Deputy Magistrate and thus I was not able to collect funds, and I

also began to anticipate my retirement after so much labour.  ***

The  service  [at  the temple?] was proceeding  with  my  monthly

quota [donation?].


394.  Commisioner  Saheb came to Krishna Nagar and advised me  to

work a little longer.  I gave him my thanks,  but I had no desire

to  continue  working,  and  thus,  on the 4th  of  October  1894

I  retired,  and  moving  all  my things  to  the  house  at  Sri

Surabhikunja  I went there [to live].  In that year there was  an

extensive  flood  and  the  water rose close  to  the  street  of

Svarupaganja  [?].  Upon proceeding to Sri Surabhikunja I  stayed

there  a  month.  I purchased 16,000 bricks,  and  used  them  to

construct the boundary wall of the Kunja. For the entire month of

October  the river was swollen and I could not go to Sri  Mayapur

and so I went to the house in Calcutta [instead].

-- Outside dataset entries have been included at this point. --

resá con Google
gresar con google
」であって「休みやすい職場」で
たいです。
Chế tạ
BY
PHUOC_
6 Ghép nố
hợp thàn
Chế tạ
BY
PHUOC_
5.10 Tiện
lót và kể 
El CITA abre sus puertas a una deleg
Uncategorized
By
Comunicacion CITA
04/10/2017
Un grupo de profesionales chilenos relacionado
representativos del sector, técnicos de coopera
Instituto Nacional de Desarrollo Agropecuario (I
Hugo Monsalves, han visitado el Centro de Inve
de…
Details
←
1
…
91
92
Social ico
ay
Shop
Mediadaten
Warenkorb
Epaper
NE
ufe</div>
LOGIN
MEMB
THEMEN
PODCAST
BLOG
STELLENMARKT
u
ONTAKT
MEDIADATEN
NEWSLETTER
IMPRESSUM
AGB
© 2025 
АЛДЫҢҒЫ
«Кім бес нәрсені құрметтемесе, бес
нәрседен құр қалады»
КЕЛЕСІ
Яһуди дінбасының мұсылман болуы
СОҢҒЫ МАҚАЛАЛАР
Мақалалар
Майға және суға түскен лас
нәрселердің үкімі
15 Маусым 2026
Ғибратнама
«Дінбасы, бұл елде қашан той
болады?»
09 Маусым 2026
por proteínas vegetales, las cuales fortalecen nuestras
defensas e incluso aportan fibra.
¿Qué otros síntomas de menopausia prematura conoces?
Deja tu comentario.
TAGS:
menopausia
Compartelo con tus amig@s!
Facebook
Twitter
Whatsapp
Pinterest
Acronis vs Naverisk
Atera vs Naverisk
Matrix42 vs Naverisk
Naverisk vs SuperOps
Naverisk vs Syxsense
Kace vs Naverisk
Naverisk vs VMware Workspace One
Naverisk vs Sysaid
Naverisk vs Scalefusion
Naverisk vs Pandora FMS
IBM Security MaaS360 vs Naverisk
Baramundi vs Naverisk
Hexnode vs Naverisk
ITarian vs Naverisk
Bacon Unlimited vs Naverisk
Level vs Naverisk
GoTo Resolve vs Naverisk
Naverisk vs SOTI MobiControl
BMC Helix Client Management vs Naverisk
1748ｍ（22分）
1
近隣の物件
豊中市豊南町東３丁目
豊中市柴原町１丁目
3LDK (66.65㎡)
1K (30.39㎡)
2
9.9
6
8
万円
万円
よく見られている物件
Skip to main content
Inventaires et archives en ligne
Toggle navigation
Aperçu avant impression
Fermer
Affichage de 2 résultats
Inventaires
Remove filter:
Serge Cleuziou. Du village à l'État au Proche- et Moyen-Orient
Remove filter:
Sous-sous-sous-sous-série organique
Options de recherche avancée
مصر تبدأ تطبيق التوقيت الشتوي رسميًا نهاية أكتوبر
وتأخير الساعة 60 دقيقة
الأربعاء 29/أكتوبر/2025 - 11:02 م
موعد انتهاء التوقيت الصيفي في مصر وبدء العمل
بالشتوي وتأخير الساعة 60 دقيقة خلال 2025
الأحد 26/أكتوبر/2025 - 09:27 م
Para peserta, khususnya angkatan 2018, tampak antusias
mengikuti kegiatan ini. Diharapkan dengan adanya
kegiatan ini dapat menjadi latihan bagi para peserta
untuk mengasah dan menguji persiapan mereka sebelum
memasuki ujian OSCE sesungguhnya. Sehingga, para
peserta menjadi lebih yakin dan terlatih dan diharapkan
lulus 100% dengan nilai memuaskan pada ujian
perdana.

395.  When I came to the house [in Calcutta] I began to beg  with


Ramsevak Babu on behalf of the temple at Sri Mayapur.  By begging

everyday in the morning, and collecting money little by little, I

[gradually was able to] send 1,600 Rupees to Naphar Babu for [the

purchase of] bricks.


396.  O  Lalita  Prasada,  whatever  I can  recollect  up  to  my

retirement  I  have  written  in  this  letter.   You  will  know

everything that happens from now on.




21st June 1896

Bhakti Bhavan Calcutta

Your father, Sri Kedar Natha Datta Bhaktivinoda.